[Dataset entries]
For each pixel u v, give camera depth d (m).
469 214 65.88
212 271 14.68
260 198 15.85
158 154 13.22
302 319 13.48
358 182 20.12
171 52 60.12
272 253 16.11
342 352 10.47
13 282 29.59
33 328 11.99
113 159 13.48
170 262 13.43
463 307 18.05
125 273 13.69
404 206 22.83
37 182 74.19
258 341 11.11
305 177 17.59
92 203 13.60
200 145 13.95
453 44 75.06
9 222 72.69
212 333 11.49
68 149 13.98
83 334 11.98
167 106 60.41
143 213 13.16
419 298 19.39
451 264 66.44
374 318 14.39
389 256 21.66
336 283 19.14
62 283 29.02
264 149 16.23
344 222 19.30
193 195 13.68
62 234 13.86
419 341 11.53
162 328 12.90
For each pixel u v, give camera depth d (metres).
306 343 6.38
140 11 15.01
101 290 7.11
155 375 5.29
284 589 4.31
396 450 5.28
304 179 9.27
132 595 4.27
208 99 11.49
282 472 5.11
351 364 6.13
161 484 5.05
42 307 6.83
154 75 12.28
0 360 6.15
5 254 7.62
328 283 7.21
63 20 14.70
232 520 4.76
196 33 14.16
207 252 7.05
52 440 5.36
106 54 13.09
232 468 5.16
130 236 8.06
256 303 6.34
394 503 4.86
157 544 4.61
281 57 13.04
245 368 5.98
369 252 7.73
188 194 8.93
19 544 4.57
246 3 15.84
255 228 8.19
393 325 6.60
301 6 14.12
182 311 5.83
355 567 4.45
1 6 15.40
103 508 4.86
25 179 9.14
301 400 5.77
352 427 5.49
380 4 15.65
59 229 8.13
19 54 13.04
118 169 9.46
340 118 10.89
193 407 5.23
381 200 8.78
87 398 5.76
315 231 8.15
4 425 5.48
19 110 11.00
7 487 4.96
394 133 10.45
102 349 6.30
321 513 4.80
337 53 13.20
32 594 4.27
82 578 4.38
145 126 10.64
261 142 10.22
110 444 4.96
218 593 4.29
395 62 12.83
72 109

**What the task requires:** Total the lines in the records above that contain the string "depth". Write only that total.

**Response to the exercise:** 2